Segment Open

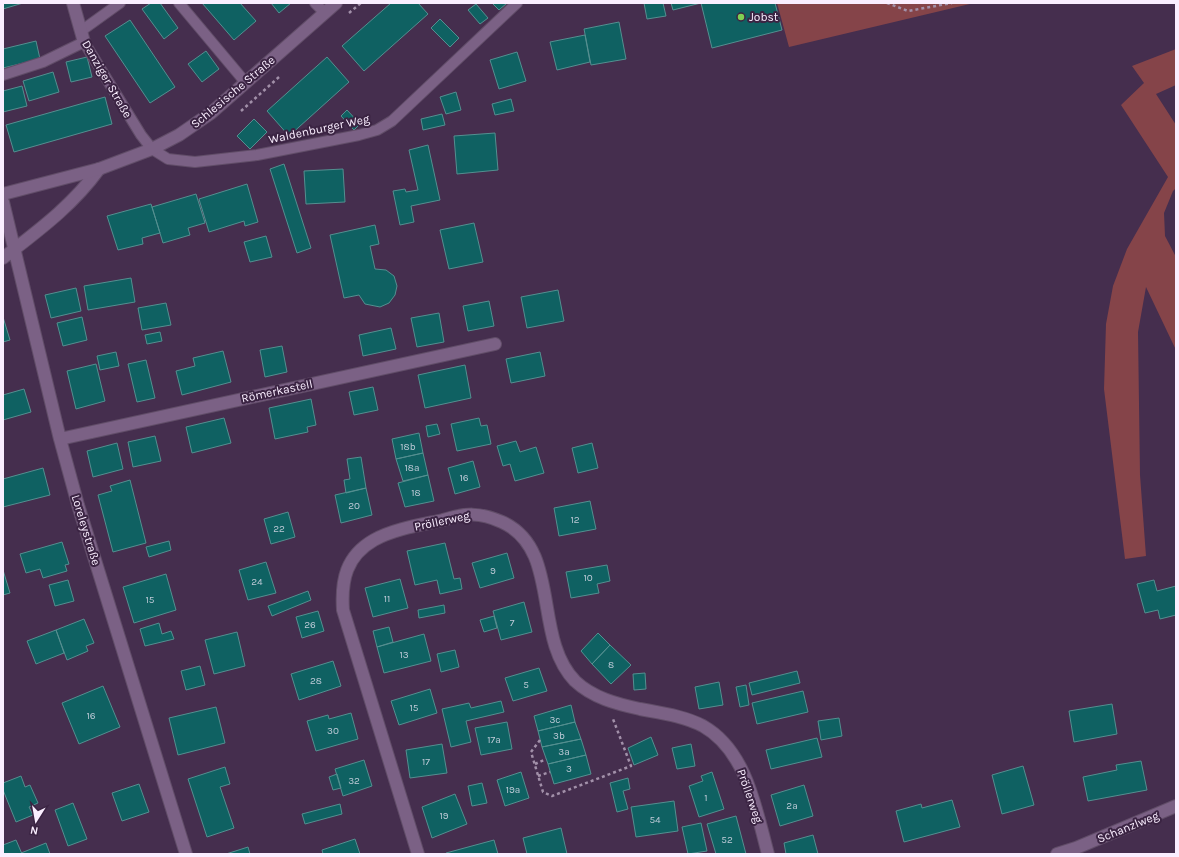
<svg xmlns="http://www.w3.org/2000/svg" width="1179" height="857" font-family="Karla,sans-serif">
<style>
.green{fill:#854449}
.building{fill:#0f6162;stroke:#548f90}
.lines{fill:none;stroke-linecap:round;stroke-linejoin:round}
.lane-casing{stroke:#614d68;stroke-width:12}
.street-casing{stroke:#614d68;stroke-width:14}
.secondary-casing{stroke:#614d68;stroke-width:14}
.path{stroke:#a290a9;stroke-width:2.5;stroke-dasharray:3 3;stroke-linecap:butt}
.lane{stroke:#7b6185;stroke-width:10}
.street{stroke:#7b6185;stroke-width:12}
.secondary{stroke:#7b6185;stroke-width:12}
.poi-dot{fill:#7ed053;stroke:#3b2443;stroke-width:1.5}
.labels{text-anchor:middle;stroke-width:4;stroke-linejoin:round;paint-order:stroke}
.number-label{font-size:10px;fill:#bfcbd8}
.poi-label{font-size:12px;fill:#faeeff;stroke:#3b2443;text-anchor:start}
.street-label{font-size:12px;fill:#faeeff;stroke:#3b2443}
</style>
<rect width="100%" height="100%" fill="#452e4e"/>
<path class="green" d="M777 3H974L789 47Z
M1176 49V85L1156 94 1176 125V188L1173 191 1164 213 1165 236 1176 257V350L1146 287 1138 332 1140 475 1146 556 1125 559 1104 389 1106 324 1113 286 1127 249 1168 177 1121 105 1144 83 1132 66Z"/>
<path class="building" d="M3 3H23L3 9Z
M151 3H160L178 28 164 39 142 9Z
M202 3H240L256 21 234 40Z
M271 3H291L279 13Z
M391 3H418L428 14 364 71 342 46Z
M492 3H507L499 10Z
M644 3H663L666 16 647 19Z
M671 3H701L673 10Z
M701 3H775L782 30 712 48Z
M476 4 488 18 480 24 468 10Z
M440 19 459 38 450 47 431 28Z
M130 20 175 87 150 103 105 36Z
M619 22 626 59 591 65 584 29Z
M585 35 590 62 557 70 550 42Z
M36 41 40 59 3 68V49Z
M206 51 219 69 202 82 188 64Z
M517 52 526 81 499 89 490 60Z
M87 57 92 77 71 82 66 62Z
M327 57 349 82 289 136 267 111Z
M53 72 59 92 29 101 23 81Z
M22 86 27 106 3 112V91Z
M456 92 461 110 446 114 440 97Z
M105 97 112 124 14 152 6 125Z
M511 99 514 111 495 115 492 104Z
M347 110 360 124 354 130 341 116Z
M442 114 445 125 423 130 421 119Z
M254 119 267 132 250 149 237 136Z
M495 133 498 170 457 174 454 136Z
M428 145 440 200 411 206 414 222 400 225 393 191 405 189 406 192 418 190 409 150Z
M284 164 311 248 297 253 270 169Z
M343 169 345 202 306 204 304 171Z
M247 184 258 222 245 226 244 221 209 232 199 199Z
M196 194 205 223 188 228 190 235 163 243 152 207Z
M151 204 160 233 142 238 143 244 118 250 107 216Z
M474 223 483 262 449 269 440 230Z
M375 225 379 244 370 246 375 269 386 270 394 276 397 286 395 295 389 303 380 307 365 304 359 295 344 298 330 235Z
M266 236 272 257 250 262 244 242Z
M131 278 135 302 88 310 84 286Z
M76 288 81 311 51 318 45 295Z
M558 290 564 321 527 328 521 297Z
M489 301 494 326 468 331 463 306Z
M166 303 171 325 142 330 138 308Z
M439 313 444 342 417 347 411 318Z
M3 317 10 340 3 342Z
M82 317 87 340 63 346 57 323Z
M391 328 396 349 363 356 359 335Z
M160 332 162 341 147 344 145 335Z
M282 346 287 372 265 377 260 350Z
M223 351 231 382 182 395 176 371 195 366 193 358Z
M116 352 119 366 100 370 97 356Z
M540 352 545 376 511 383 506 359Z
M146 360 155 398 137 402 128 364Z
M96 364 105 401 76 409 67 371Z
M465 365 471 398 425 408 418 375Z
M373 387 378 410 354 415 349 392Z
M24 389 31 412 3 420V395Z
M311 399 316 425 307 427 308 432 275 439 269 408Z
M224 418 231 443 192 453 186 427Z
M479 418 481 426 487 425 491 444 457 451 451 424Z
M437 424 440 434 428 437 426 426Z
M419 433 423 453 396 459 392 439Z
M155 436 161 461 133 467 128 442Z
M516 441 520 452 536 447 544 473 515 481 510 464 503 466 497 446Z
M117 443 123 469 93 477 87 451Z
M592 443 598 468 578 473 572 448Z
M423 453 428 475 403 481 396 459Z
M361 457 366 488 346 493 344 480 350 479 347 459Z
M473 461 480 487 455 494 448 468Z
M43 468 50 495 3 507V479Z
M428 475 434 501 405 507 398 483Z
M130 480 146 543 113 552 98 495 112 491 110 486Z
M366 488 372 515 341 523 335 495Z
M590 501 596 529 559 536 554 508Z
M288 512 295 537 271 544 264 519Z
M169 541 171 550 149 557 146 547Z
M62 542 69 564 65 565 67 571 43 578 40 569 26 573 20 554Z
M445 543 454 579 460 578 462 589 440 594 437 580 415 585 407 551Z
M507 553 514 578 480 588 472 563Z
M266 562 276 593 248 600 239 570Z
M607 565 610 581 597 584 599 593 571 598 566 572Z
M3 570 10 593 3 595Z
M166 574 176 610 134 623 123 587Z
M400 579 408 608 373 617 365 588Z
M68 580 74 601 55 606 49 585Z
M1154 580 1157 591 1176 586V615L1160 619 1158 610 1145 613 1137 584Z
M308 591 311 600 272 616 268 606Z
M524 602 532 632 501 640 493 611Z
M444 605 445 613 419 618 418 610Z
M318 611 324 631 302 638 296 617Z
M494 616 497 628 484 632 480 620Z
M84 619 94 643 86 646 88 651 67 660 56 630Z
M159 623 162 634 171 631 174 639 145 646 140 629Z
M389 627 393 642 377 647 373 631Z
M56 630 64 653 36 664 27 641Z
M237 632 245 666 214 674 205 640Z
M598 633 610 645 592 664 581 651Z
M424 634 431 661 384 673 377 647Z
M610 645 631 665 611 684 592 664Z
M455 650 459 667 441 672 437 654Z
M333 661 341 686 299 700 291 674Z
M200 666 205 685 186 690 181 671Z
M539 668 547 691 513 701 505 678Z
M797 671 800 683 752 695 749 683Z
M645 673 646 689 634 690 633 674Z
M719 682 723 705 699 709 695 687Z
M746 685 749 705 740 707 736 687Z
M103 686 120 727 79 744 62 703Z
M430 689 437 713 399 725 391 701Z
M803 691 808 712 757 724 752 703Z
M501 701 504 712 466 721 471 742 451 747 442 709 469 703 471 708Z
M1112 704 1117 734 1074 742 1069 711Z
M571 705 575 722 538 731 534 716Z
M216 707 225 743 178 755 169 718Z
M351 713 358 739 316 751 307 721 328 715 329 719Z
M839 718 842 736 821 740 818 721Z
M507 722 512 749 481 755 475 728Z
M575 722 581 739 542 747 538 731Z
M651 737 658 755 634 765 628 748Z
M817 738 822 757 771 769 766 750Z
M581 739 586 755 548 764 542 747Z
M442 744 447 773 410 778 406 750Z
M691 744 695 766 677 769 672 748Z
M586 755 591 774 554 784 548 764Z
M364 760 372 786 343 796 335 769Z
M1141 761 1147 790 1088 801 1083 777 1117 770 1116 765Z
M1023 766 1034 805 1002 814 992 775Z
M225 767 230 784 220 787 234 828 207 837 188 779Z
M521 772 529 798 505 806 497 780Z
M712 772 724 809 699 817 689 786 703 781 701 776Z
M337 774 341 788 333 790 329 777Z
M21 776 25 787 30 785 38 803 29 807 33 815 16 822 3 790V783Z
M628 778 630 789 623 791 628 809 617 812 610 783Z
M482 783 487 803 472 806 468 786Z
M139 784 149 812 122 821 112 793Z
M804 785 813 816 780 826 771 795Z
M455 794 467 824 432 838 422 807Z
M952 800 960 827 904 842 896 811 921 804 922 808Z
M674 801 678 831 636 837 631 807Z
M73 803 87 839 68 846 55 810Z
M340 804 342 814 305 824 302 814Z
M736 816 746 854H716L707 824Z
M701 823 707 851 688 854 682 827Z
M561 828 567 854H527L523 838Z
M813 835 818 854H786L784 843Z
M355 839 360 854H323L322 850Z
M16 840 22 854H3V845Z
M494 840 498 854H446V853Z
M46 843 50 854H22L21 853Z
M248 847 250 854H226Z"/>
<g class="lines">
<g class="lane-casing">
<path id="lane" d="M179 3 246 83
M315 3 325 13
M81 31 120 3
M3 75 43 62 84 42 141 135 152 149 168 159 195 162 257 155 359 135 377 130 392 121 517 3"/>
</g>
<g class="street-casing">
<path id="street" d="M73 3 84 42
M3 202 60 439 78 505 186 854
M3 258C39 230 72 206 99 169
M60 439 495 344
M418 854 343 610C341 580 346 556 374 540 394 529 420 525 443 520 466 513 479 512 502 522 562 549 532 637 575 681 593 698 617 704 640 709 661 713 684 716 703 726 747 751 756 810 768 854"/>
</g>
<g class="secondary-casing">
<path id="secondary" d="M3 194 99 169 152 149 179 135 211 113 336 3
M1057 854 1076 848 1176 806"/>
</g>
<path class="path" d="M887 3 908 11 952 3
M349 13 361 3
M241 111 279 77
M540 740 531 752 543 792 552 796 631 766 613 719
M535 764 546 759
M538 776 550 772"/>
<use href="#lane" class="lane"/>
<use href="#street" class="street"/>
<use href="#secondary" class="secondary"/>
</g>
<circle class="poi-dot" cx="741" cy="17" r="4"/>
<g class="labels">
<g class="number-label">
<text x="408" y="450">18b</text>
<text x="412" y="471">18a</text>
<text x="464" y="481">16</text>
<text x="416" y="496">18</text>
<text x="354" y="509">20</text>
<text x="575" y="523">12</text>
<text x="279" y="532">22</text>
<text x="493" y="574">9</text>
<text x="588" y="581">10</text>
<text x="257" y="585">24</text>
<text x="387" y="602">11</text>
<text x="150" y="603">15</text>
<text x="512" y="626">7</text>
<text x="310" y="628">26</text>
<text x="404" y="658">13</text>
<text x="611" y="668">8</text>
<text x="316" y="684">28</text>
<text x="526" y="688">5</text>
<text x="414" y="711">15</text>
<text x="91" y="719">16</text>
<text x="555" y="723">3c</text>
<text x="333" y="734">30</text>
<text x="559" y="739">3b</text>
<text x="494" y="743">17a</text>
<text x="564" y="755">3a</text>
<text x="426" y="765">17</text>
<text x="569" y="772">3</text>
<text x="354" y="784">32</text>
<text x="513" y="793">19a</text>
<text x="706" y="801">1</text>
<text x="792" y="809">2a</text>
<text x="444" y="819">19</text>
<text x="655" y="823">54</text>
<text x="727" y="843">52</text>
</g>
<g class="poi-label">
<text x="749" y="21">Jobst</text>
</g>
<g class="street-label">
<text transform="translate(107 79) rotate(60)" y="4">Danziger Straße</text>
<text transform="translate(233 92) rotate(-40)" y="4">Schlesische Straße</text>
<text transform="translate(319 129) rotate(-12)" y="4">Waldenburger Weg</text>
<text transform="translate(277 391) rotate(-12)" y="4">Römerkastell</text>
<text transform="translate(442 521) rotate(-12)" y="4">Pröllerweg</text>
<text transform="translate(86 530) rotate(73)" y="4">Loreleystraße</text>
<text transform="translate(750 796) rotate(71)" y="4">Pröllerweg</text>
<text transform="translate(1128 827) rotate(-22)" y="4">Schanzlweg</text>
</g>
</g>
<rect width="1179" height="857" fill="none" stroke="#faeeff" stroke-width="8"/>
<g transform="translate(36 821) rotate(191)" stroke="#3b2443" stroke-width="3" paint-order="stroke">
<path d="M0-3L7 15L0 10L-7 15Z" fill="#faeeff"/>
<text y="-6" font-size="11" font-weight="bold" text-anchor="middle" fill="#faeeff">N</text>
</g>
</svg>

Segment Closed
Segment Open

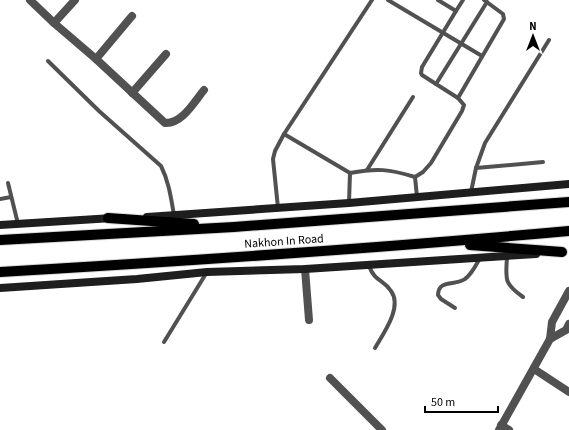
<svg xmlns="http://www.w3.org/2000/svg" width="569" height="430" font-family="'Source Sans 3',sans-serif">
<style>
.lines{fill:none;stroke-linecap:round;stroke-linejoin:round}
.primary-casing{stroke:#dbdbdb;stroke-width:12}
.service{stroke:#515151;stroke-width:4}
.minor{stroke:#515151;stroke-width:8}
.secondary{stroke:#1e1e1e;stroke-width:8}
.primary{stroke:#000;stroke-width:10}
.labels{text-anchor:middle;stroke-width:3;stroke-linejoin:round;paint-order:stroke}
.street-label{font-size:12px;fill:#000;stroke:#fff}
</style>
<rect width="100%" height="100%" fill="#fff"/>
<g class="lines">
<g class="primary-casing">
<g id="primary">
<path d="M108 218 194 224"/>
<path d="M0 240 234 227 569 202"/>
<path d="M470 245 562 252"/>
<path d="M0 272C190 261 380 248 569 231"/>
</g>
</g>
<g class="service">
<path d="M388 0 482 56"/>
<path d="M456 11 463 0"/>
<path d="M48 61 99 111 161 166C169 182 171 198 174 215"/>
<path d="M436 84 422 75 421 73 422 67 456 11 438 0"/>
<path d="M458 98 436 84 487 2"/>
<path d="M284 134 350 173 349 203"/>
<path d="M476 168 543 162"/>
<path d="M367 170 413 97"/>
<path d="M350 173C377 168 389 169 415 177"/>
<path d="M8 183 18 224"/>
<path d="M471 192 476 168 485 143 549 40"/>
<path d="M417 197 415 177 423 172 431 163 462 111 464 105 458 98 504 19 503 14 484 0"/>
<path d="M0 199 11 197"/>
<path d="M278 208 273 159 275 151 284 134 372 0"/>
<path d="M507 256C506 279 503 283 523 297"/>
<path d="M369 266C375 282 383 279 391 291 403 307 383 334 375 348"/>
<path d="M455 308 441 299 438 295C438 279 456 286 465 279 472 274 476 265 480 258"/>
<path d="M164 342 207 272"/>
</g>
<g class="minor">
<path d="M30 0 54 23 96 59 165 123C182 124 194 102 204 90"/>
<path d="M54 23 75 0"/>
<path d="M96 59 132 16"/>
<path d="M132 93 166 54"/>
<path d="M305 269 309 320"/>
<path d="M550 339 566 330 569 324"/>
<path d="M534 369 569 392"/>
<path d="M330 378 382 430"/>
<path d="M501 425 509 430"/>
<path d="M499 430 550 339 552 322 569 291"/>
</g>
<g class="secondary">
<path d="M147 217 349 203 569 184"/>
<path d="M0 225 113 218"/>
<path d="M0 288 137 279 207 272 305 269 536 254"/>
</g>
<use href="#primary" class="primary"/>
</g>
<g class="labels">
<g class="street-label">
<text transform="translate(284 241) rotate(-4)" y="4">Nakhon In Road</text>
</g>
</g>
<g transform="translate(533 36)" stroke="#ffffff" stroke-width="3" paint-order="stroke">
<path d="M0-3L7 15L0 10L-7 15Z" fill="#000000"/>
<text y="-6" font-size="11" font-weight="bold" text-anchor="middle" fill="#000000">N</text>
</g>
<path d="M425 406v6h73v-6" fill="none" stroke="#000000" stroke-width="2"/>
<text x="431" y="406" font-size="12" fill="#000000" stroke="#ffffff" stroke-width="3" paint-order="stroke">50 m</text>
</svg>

Segment Closed

The word "sans" appears on some lines of the data above; say how many such lines there are, with nothing else.

__Output for this exercise__
2